Wednesday, January 24, 2007

Battlestar Galactica Going Bad

Ronald D. Moore remains the best SF writer for television, but the latest season of BSG isn't showing his considerable skill (In fact, I don't believe he's penned any of the season three scripts himself).

The season started strongly even before it aired. The webisodes were relevant, defamiliarizing insurgent tactics and, more importantly, motivations. We saw desperation and life under an occupier who ultimately believes in his own superiority. After the flight from New Caprica, however, the writing has gone adrift, like the airy dream-like interludes of Baltar's aboard the Cylon vessels. Recent episodes suffer from sentimentality, underdeveloped story arcs and irrelevance.

*** SPOILER WARNING ***

Take "The Passage," as an example. This episode's failures were all the more surprising for being written by perhaps the most talented of Joss Whedon's Mutant Enemy bullpen, Jane Espenson. "The Passage" treats the demise of Kat, the unlikable viper-jock rival of Starbuck, like the death of Admiral Nelson.

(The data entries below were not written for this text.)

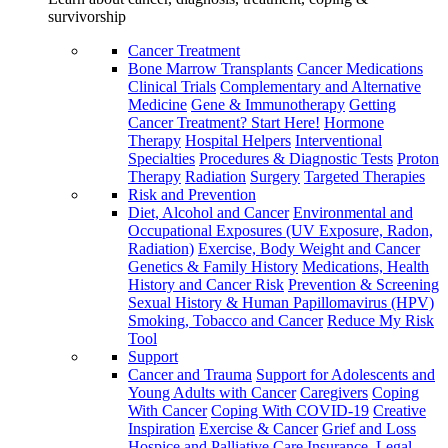
survivorship
Cancer Treatment
Bone Marrow Transplants
Cancer Medications
Clinical Trials
Complementary and Alternative
Medicine
Gene & Immunotherapy
Getting
Cancer Treatment? Start Here!
Hormone
Therapy
Hospital Helpers
Interventional
Specialties
Procedures & Diagnostic Tests
Proton
Therapy
Radiation
Surgery
Targeted Therapies
Risk and Prevention
Diet, Alcohol and Cancer
Environmental and
Occupational Exposures (UV Exposure, Radon,
Radiation)
Exercise, Body Weight and Cancer
Genetics & Family History
Medications, Health
History and Cancer Risk
Prevention & Screening
Sexual History & Human Papillomavirus (HPV)
Smoking, Tobacco and Cancer
Reduce My Risk
Tool
Support
Cancer and Trauma
Support for Adolescents and
Young Adults with Cancer
Caregivers
Coping
With Cancer
Coping With COVID-19
Creative
Inspiration
Exercise & Cancer
Grief and Loss
Hospice and Palliative Care
Insurance, Legal,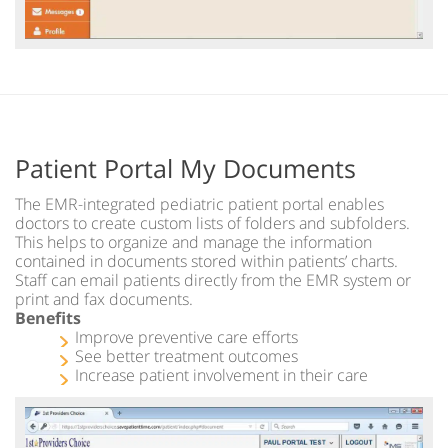
Patient Portal My Documents
The EMR-integrated pediatric patient portal enables
doctors to create custom lists of folders and subfolders.
This helps to organize and manage the information
contained in documents stored within patients’ charts.
Staff can email patients directly from the EMR system or
print and fax documents.
Benefits
Improve preventive care efforts
See better treatment outcomes
Increase patient involvement in their care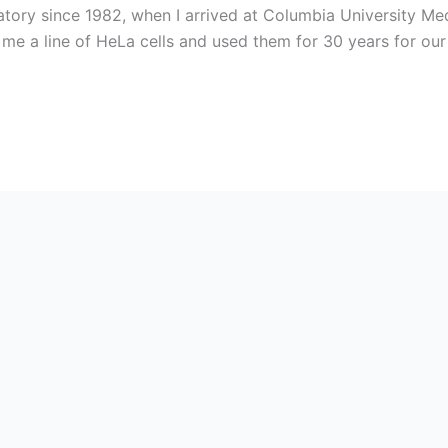
atory since 1982, when I arrived at Columbia University Me
 me a line of HeLa cells and used them for 30 years for our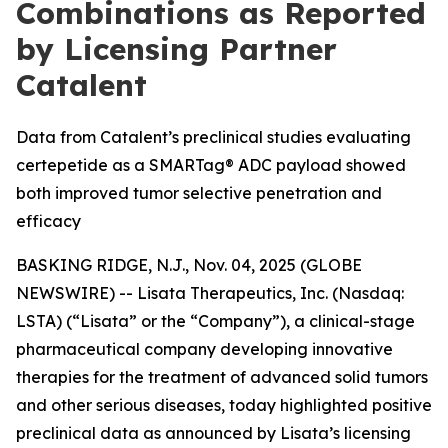
Combinations as Reported
by Licensing Partner
Catalent
Data from Catalent’s preclinical studies evaluating
certepetide as a SMARTag® ADC payload showed
both improved tumor selective penetration and
efficacy
BASKING RIDGE, N.J., Nov. 04, 2025 (GLOBE
NEWSWIRE) -- Lisata Therapeutics, Inc. (Nasdaq:
LSTA) (“Lisata” or the “Company”), a clinical-stage
pharmaceutical company developing innovative
therapies for the treatment of advanced solid tumors
and other serious diseases, today highlighted positive
preclinical data as announced by Lisata’s licensing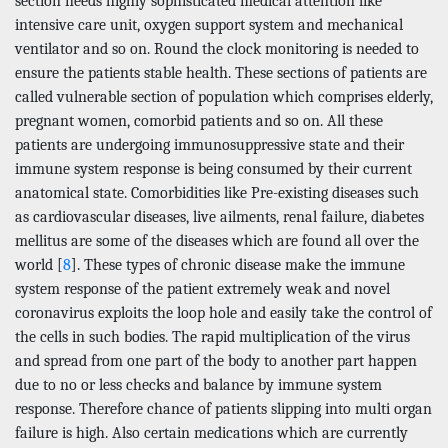
section needs highly sophisticated medical attention like
intensive care unit, oxygen support system and mechanical
ventilator and so on. Round the clock monitoring is needed to
ensure the patients stable health. These sections of patients are
called vulnerable section of population which comprises elderly,
pregnant women, comorbid patients and so on. All these
patients are undergoing immunosuppressive state and their
immune system response is being consumed by their current
anatomical state. Comorbidities like Pre-existing diseases such
as cardiovascular diseases, live ailments, renal failure, diabetes
mellitus are some of the diseases which are found all over the
world [
8
]. These types of chronic disease make the immune
system response of the patient extremely weak and novel
coronavirus exploits the loop hole and easily take the control of
the cells in such bodies. The rapid multiplication of the virus
and spread from one part of the body to another part happen
due to no or less checks and balance by immune system
response. Therefore chance of patients slipping into multi organ
failure is high. Also certain medications which are currently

Before getting the events of that episode, take a moment to remember the last time Kat got any appreciable screentime. In "Scar," Kat flaunted her immaturity through her petty rivalry with Starbuck, brought full force in that episode's final scene as the gloating Kat demands that Starbuck fill her cup, oblivious that Starbuck herself set Kat up to kill the Cylon top gun known as Scar. Starbuck relents, but elevates the moment from Kat's oversized ego to rememberance of lost comrades. Starbuck lifts her cup and toasts all of the fallen pilots, reciting the names of each.

Yet in "The Passage" we're supposed to feel so much sympathy with Kat that we don't gag at her syrupy deathbed scene. Much more likable characters, like Billy, died without any such sentimentality. And where did the contaminated food crisis come from? We've been left wondering about food for the first two seasons. Where were 50,000 refugees getting three squares per day, especially of provisions like meat and salt?

And what's with the hybrid Cylon's and their crazy talk? Or D'Anna's quest to see the faces of the final five Cylon models? Who cares? Perhaps there's some hidden metaphor of our times here, but so far I'm not seeing it.